I didn't download the source code so was not aware of the problem with the code not working on the RTM bits. If the reader is new to ASP.NET development, which like you said is pretty much the targeted audience, working code is a MUST. Heck with that. Working code with a book is always a MUST! I totally agree.

I will download the code and check it out to see if the problem by chance has been corrected.

Commerce Starter Kit ( CSK ) has a really good community supporting it, so if new developers are looking for examples of good, open source e-commerce solutions that actually work, they can go to the following url:

http://www.commercestarterkit.org/

It uses the provider model and has good support from PayPal and Microsoft.

# December 27, 2005 4:53 PM

Jason Haley said:

# December 28, 2005 8:27 AM

Brendan Tompkins said:

Nice Review!
# December 29, 2005 4:21 PM

ScottBellware said:

This book looked pretty compelling until I got to the part early in the text where the business classes were shown to be static utility classes that returned instances of DataTable.

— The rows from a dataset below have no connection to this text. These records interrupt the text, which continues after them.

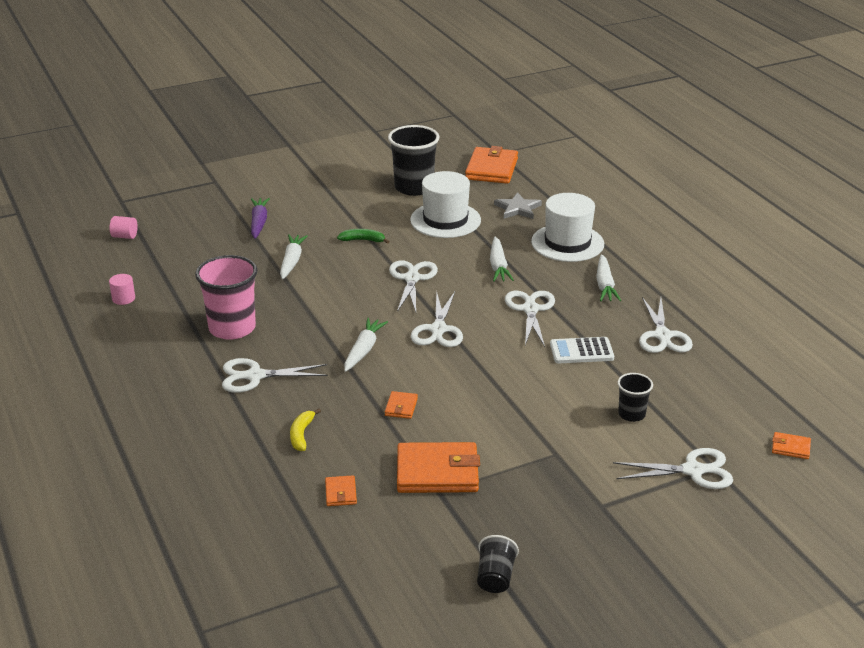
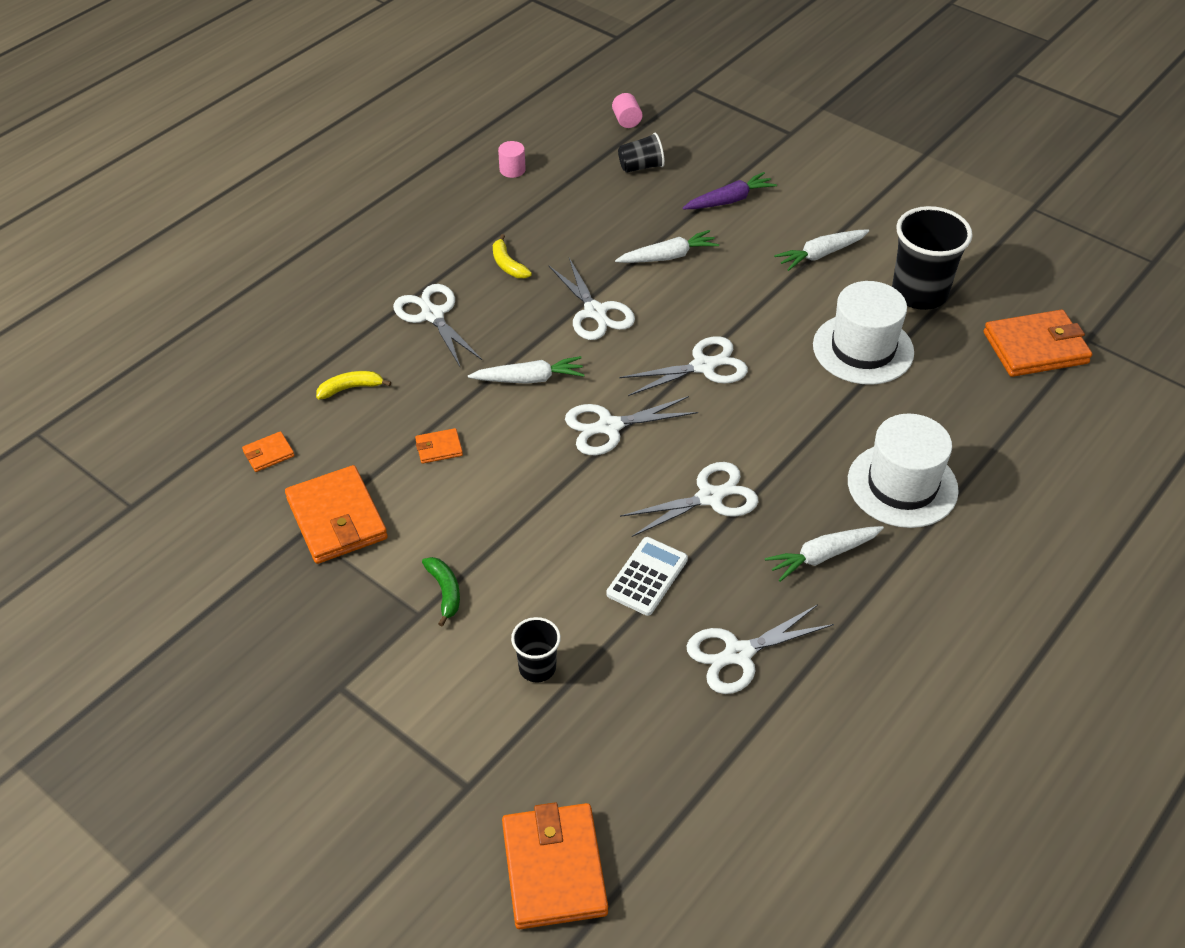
camera: 65 degrees right, 15 degrees up
pink cup [195,255,258,340] -> yellow banana [493,234,532,278]
green banana [337,229,390,244] -> green banana moved to [422,557,460,626]
black cup [477,535,519,593] -> black cup moved to [618,133,665,173]
white carrot [490,237,514,282] -> white carrot moved to [774,229,869,271]
grey star [494,192,542,219] -> none
white calculator [550,337,614,364] -> white calculator turned 60 degrees clockwise [606,537,688,616]
white scissors [613,448,733,489] -> white scissors moved to [548,258,635,340]
orange wallet [772,432,811,459] -> orange wallet [502,802,608,929], size x2.17

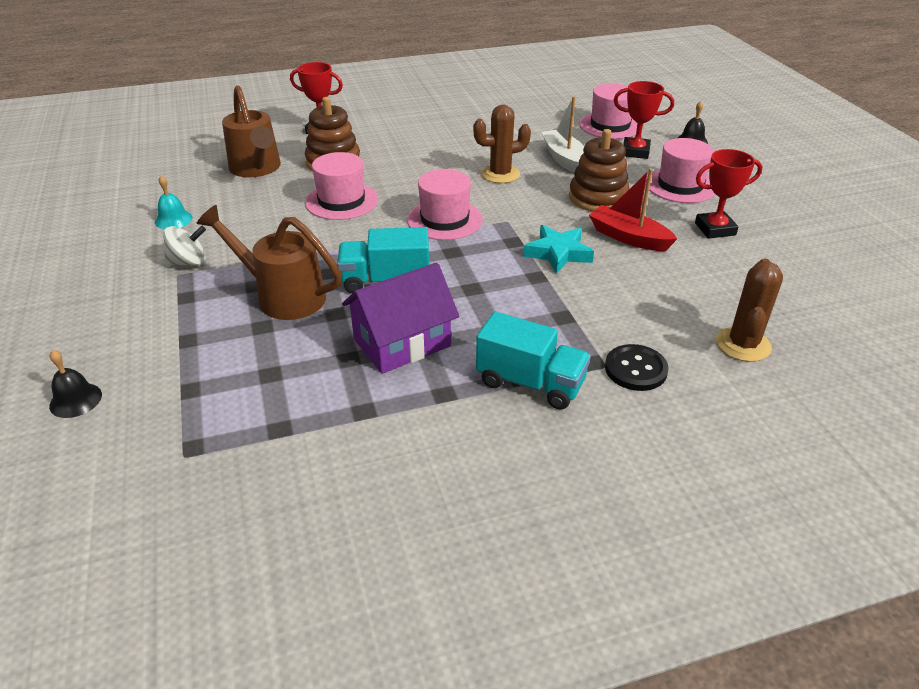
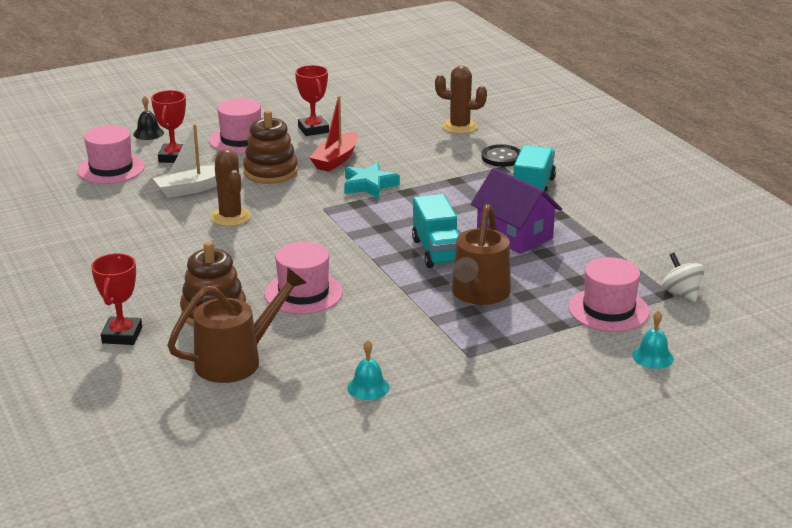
camera: 100 degrees left, 10 degrees down
black bell [49,350,102,418] -> turquoise bell [632,310,674,369]
white spinning top [163,225,206,266] -> white spinning top moved to [662,253,705,302]
pink hat [407,169,483,240] -> pink hat moved to [569,257,650,332]

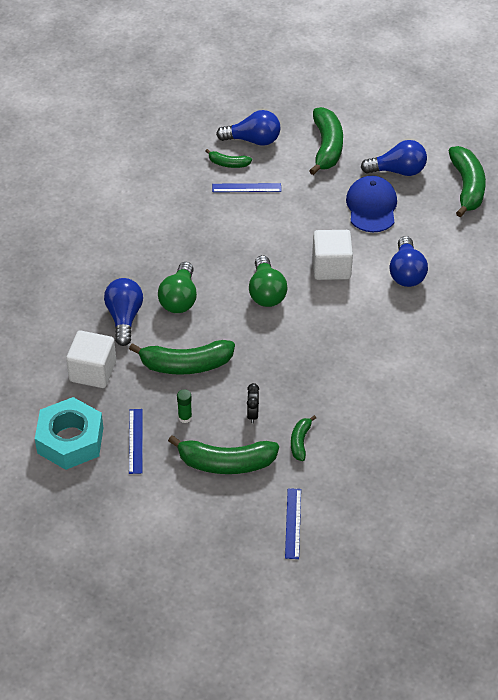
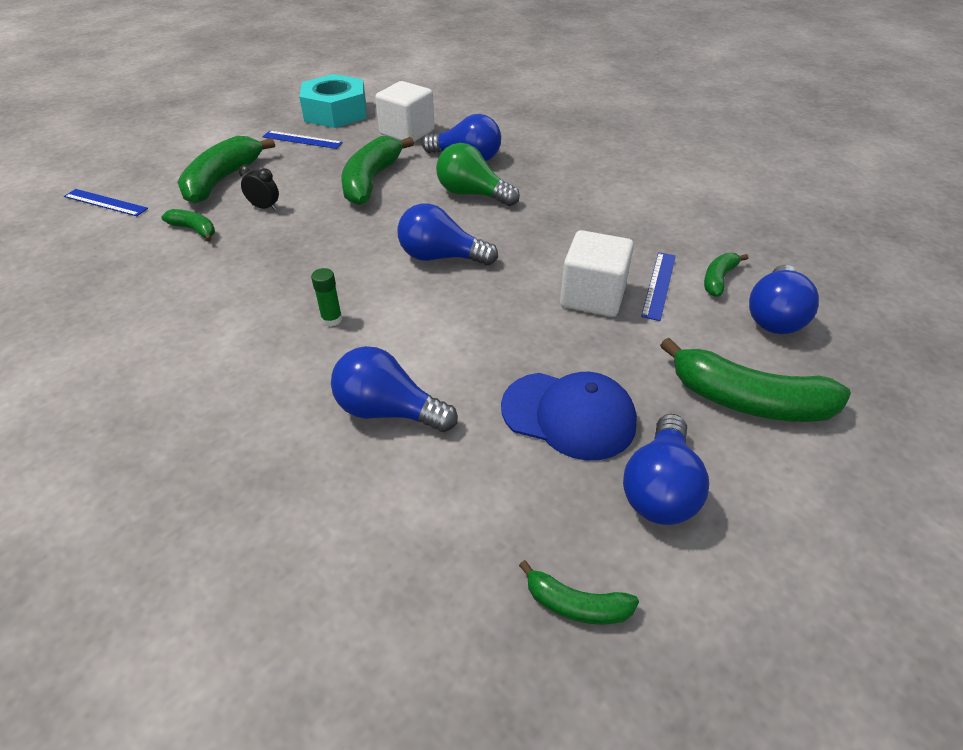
camera: 110 degrees right, 5 degrees down
green glue stick [177,389,192,423] -> green glue stick moved to [311,268,342,326]
green light bulb [249,255,288,307] -> blue light bulb [397,204,498,265]
white cube [312,230,353,280] -> white cube moved to [560,230,634,317]
green banana [449,146,486,217] -> green banana [519,560,639,625], size x0.52

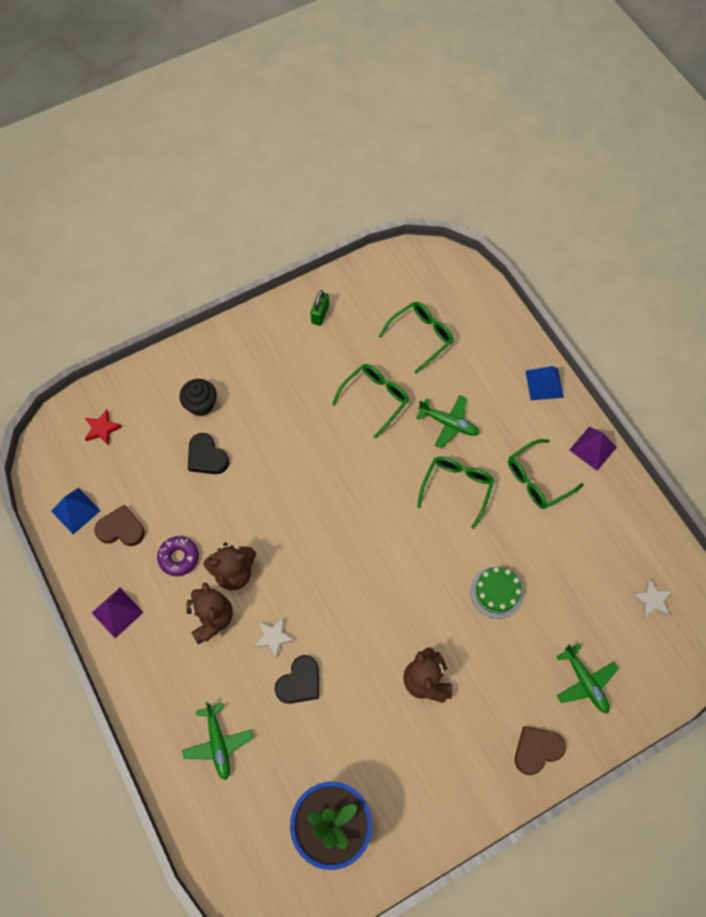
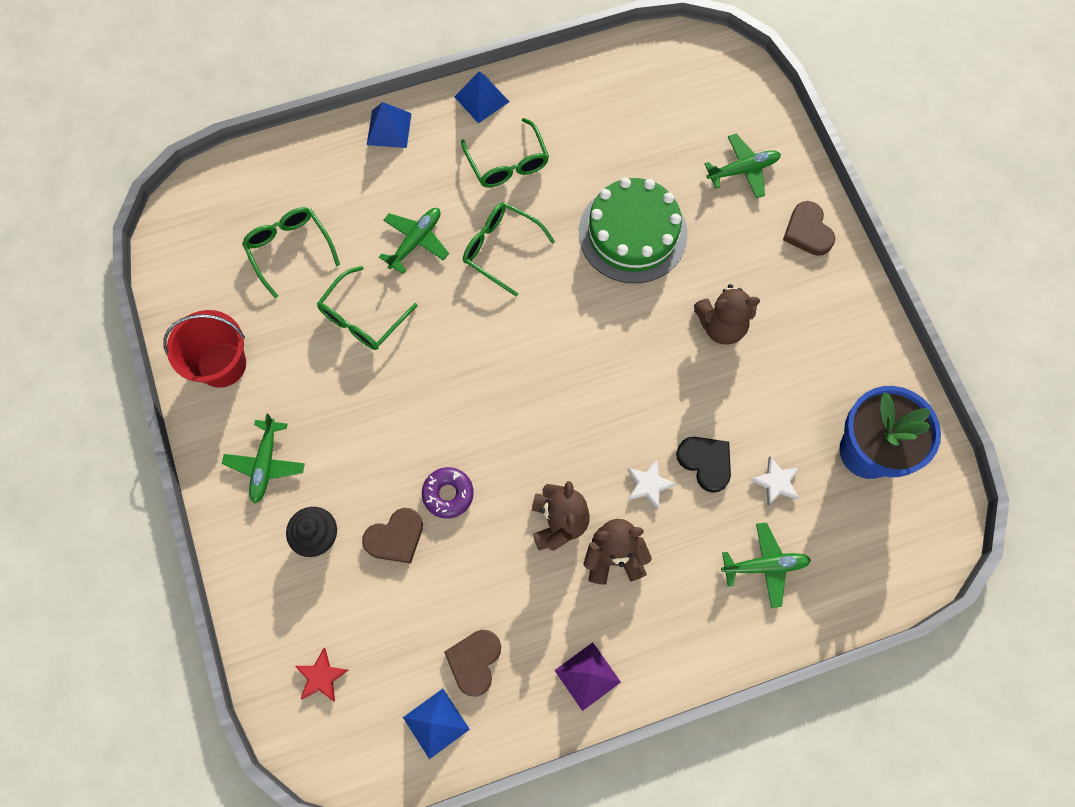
camera: 80 degrees left, 5 degrees up
purple donut [157,536,199,576] -> purple donut moved to [422,467,474,519]
black heart [188,433,229,474] -> brown heart [362,508,423,564]
green padlock [311,290,329,326] -> red bucket [163,310,246,388]
green glasses [332,364,409,439] -> green glasses turned 105 degrees counterclockwise [317,266,418,350]
green cake [470,566,524,619] -> green cake [579,177,688,283], size x1.78
purple pyramid [570,427,617,471] -> blue pyramid [454,71,509,123]
white star [631,578,672,619] -> white star moved to [750,456,799,506]
none -> green plane [222,414,305,504]

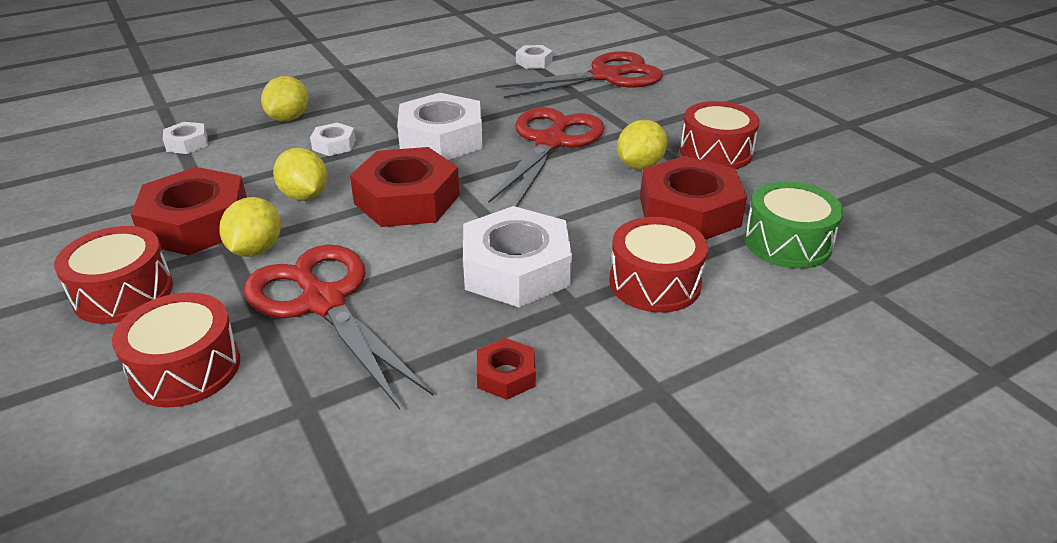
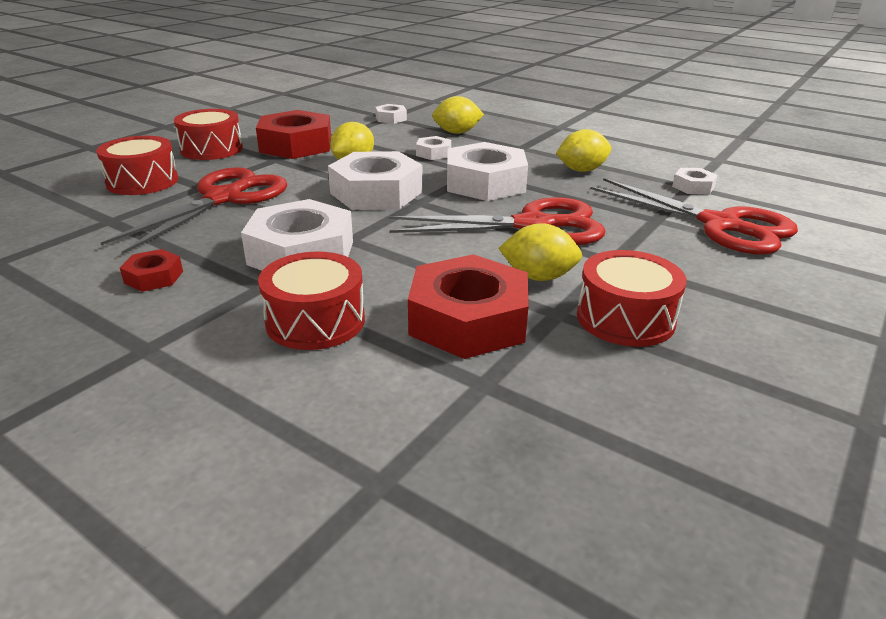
camera: 65 degrees right, 5 degrees down
yellow lemon [219,197,281,257] -> yellow lemon moved to [556,129,611,172]
red nut [350,147,460,227] -> white nut [328,151,423,210]
green drum [744,181,844,269] -> none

Yet another book about how to do low testability, procedural programming in .NET isn't what I was hoping for. There looks to be some good examples for how to use some of the ASP stuff, and for hooking up to PayPal and Amazon, but this book communicates only a bare minimum of beginner application design.

For me, it gets low points for reinforcing low sustainability practices.
# January 1, 2006 7:49 PM

David Hayden said:

True. From a testability standpoint it deserves negative 5 marks.

I am not convinced testability is entirely necessary for this simple e-commerce solution presented in the book, however, since it is mostly data access with very few business rules. And what few business rules do exist have been placed in the stored procedures.

Do you know of a starter kit or open source solution that is simple enough for beginners to comprehend and has a suite of tests? I have never found one.
# January 1, 2006 10:32 PM

ScottBellware said:

I haven't found a starter kit yet that does a good job of showing more than beginner-level approaches for sustainable software design. I'm trying to spend some effort on this kind of project, but time is prime.

As to business logic in stored procedures... that's a big red flag for testability. When business logic has to be tested inside another sub-system - a database in this example - unit testing goes out the window, and with it goes the productivity expectations that a developer with non-trivial experience with agile development would expect.

I haven't read deeply enough into the stored procs to know whether the logic in the stored procs *should* be in the procs, or that it's there because the developers have no instrument at their disposal to point out which logic should be housed inside the database and which logic should be in plain-old unit testable code libraries.

So, speaking more generally, we're still at a stage very early in wholesale understanding of agile designs in the developer community at large. While that long transition is in progress, we'll see allocations of runtime resources to infrastructure nodes that don't make sense for agility and sustainability. Which ultimately means that we're still susceptible to the 2 or 3 year slash-and-burn cycle for system re-writes versus building changeable systems using hard design guidelines that support changeability.

At this point in the game, I tend to poo-poo books that don't address sustainability. It strikes me as the same old charletanism that's driving the industry's software project/product failure rate.

This book would be much more compelling to me if it had been more than a feature walk++. Not that a feature walk isn't what's needed at this point in the new revision of .NET and ASP, but we're at a point in the lifeline of our industry when addressing agility, testability, and sustainability are more than past due.